A Review of the Emirates Air-Line
I think it’s only fair that I put down all my thoughts on the Emirates Air-Line, so that others can criticise what I have said.
Construction and Design
People have criticised the cost of the cable-car, but then they are not buying a cheap cable-car, but a quality one designed for a long life.
As far as I can tell, everything looks and feels right. As an example, the seats in the gondolas are very comfortable and of a standard you’d expect in a quality commuter train. The doors close tightly and there was no noise at all. There was little sway and only a slight downwards movement as the gondola descended into North Greenwich.
It took a lot to get C into something like this, but I think she’d have approved.
Ticketing and Boarding
As I showed here, there was a bit of a queue, when I arrived due to people having to buy their boarding passes.
Because I was using my Oyster card, I was allowed to bypass the ticket desks and go straight to boarding. Whether they will allow this at all times, I do not know, but it certainly meant I got the cheaper Oyster ticket (£3.20 instead of £4.30) and speedy boarding as well.
You don’t get the Emirates Air-Line free with a Freedom Pass, but you do get a discount on the ticket if you queue up at the ticket office. Judging by the number of people I saw in their last third of life at the system, it will be popular, as it gives such wonderful views if the city. But let’s face it, the cost is only a pound more than a cappuccino in Starbucks.

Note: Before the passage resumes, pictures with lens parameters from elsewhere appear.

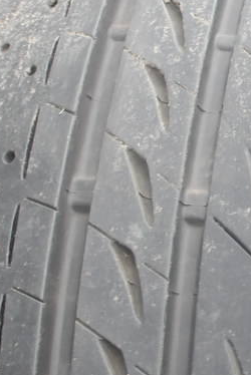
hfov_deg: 9.9
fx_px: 1253
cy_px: 406
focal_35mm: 120
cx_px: 630
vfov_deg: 16.6
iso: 100
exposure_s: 1/36
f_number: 3
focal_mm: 4.9
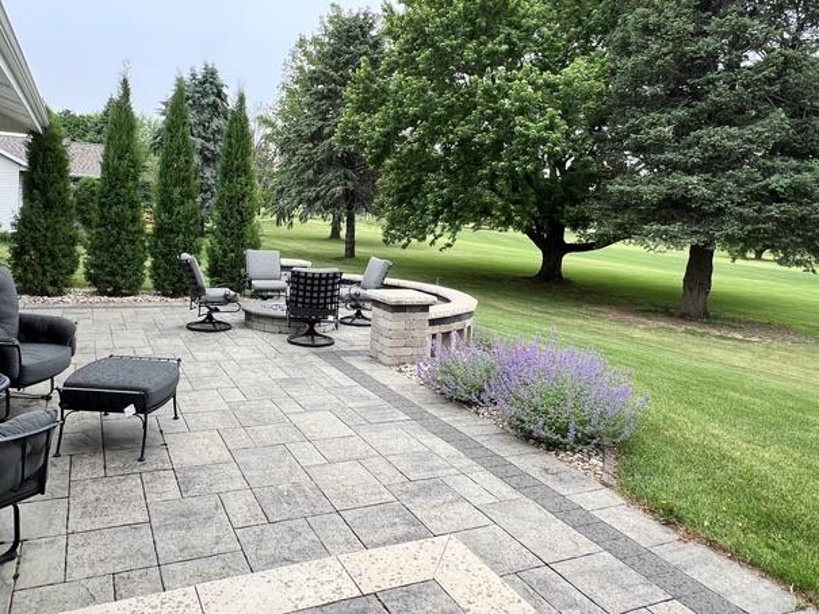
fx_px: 521
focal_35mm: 22
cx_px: 348
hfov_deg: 75.9
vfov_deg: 60.6
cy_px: 247
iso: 32
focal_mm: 1.57
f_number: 1.8
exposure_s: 1/117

It really was very smooth and probably more so than the system in Singapore, that I travelled on with C. That system incidentally costs £13.0 for a round trip, whereas a return ticket on the Emirates Air-line is £6.40.
I thought you might get intrusive adverts, but you only got the odd subtle ones, like “Thank you for using the Emirates air-line”. I can live with that.
I saw three wheel-chair passengers in the short time, I was there and one, who I think was from North America with a really hi-tech wheelchair, said it was very good. They also have lifts at both ends to get to the loading point, which means that anybody on crutches or sticks, should have no trouble getting on. There was plenty of staff about, but remember it is early days. On the other hand, the contractor, MACE, is operating the system at present and I suspect they’d like to sell more based on their experience with the Emirates Air-Line.
With my experience of project management, I’ve seen few projects with as high an overall standard as this one.
There is a major small problem with the overall system and that is that kids will love it. Or mine certainly would have done! So parents might get a bit fed up with being pestered for a ride.
I also think that a few more cafes and restaurants at the Royal Docks end are needed. But that is not really a problem, but an opportunity.